READING TEXT
____________

# Molecular Shapes

VSEPR theory predicts molecular shapes based on repulsive forces between electron pairs. According to VSEPR theory, electron pairs around a central atom maximize the distance between them.

Valence shell electron-pair repulsion (VSEPR) theory is a covalent bond theory that uses the repulsive forces between single electrons and pairs of electrons about the central atom to predict their relative positions around the atomic nuclei. According to VSEPR theory, electron pairs around a central atom repel each other. Because of the repulsion between electrons, the shape with minimum energy is the one in which the distance between electron pairs is maximized. Therefore, the shape with the lowest energy is likely to be the actual form of the molecule. Electron pairs can either be inside a bond between atoms or exist as a lone pair.

There are generally between two and six electron pairs (either in the bonds of bonding atoms or as lone pairs) around any central atom, and the electron pairs can be arranged in either of five ways, each with a different geometry.

Electron-pair geometry is the shape description for all electron pairs (bonding and nonbonding) about a central atom. Electron-pair geometry maximizes the distance between every pair of electrons around a central atom. For example, if there are three pairs of electrons, increasing the angle between two electron pairs in a trigonal planar arrangement would push one of the pairs closer to the third pair, which would increase the potential energy of the third pair. When the distance between all of the electron pairs is maximized, the potential energy of the system is at a minimum. Systems always favor a position of minimum energy, so arrangements that maximize the distance between atoms and/or lone pairs are favored. Generally, large angles represent a greater degree of separation and are more favorable. Angles of 90° are least favorable.

### VSEPR Electron-Pair Configurations

Number of Electron Pairs Electron-Pair Geometry Geometry Geometry Definition Angle Between Electrons
2 Linear
Electron pairs form a straight line with the central atom. 180°
3 Trigonal planar
Electron pairs are arranged evenly around the central atom and are in the same plane as the central atom. 120°
4 Tetrahedral
Electron pairs are arranged around the central atom such that they are located at the four corners of a tetrahedron. 109.5°
5 Trigonal bipyramidal
Electron pairs are arranged such that they are located at the corners of a trigonal bipyramid around the central atom, like two triangular pyramids aligned base to base. 90° and 120°
6 Octahedral
Electron pairs are arranged such that they are located at the corners of an octahedron around the central atom, like two square pyramids aligned base to base. 90°

The number of electron pairs around the central atom determines the molecular geometry.

____________

DATASET ENTRIES
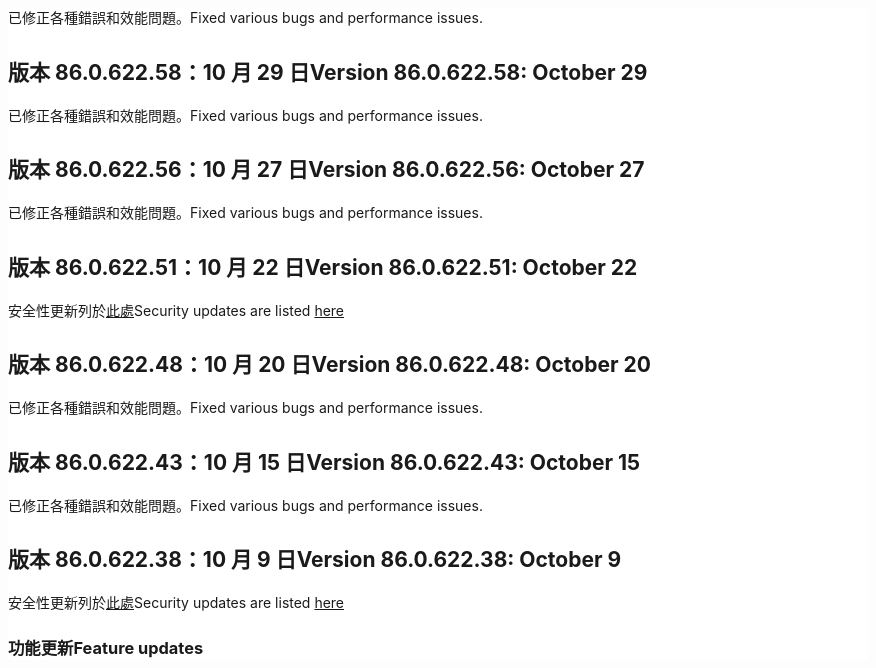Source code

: <span data-ttu-id="6abe8-198">已修正各種錯誤和效能問題。</span><span class="sxs-lookup"><span data-stu-id="6abe8-198">Fixed various bugs and performance issues.</span></span>

## <span data-ttu-id="6abe8-199">版本 86.0.622.58：10 月 29 日</span><span class="sxs-lookup"><span data-stu-id="6abe8-199">Version 86.0.622.58: October 29</span></span>

<span data-ttu-id="6abe8-200">已修正各種錯誤和效能問題。</span><span class="sxs-lookup"><span data-stu-id="6abe8-200">Fixed various bugs and performance issues.</span></span>

## <span data-ttu-id="6abe8-201">版本 86.0.622.56：10 月 27 日</span><span class="sxs-lookup"><span data-stu-id="6abe8-201">Version 86.0.622.56: October 27</span></span>

<span data-ttu-id="6abe8-202">已修正各種錯誤和效能問題。</span><span class="sxs-lookup"><span data-stu-id="6abe8-202">Fixed various bugs and performance issues.</span></span>

## <span data-ttu-id="6abe8-203">版本 86.0.622.51：10 月 22 日</span><span class="sxs-lookup"><span data-stu-id="6abe8-203">Version 86.0.622.51: October 22</span></span>

<span data-ttu-id="6abe8-204">安全性更新列於[此處](https://docs.microsoft.com/DeployEdge/microsoft-edge-relnotes-security#october-22-2020)</span><span class="sxs-lookup"><span data-stu-id="6abe8-204">Security updates are listed [here](https://docs.microsoft.com/DeployEdge/microsoft-edge-relnotes-security#october-22-2020)</span></span>

## <span data-ttu-id="6abe8-205">版本 86.0.622.48：10 月 20 日</span><span class="sxs-lookup"><span data-stu-id="6abe8-205">Version 86.0.622.48: October 20</span></span>

<span data-ttu-id="6abe8-206">已修正各種錯誤和效能問題。</span><span class="sxs-lookup"><span data-stu-id="6abe8-206">Fixed various bugs and performance issues.</span></span>

## <span data-ttu-id="6abe8-207">版本 86.0.622.43：10 月 15 日</span><span class="sxs-lookup"><span data-stu-id="6abe8-207">Version 86.0.622.43: October 15</span></span>

<span data-ttu-id="6abe8-208">已修正各種錯誤和效能問題。</span><span class="sxs-lookup"><span data-stu-id="6abe8-208">Fixed various bugs and performance issues.</span></span>


## <span data-ttu-id="6abe8-209">版本 86.0.622.38：10 月 9 日</span><span class="sxs-lookup"><span data-stu-id="6abe8-209">Version 86.0.622.38: October 9</span></span>

<span data-ttu-id="6abe8-210">安全性更新列於[此處](https://docs.microsoft.com/DeployEdge/microsoft-edge-relnotes-security#october-9-2020)</span><span class="sxs-lookup"><span data-stu-id="6abe8-210">Security updates are listed [here](https://docs.microsoft.com/DeployEdge/microsoft-edge-relnotes-security#october-9-2020)</span></span>

### <span data-ttu-id="6abe8-211">功能更新</span><span class="sxs-lookup"><span data-stu-id="6abe8-211">Feature updates</span></span>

____________

Return, word for word, the part of the text on molecular shapes that opens with the words containing "Valence shell electron-pair" and closes with "a different geometry.". The entries were taken from a different source than the text on molecular shapes.

Valence shell electron-pair repulsion (VSEPR) theory is a covalent bond theory that uses the repulsive forces between single electrons and pairs of electrons about the central atom to predict their relative positions around the atomic nuclei. According to VSEPR theory, electron pairs around a central atom repel each other. Because of the repulsion between electrons, the shape with minimum energy is the one in which the distance between electron pairs is maximized. Therefore, the shape with the lowest energy is likely to be the actual form of the molecule. Electron pairs can either be inside a bond between atoms or exist as a lone pair.

There are generally between two and six electron pairs (either in the bonds of bonding atoms or as lone pairs) around any central atom, and the electron pairs can be arranged in either of five ways, each with a different geometry.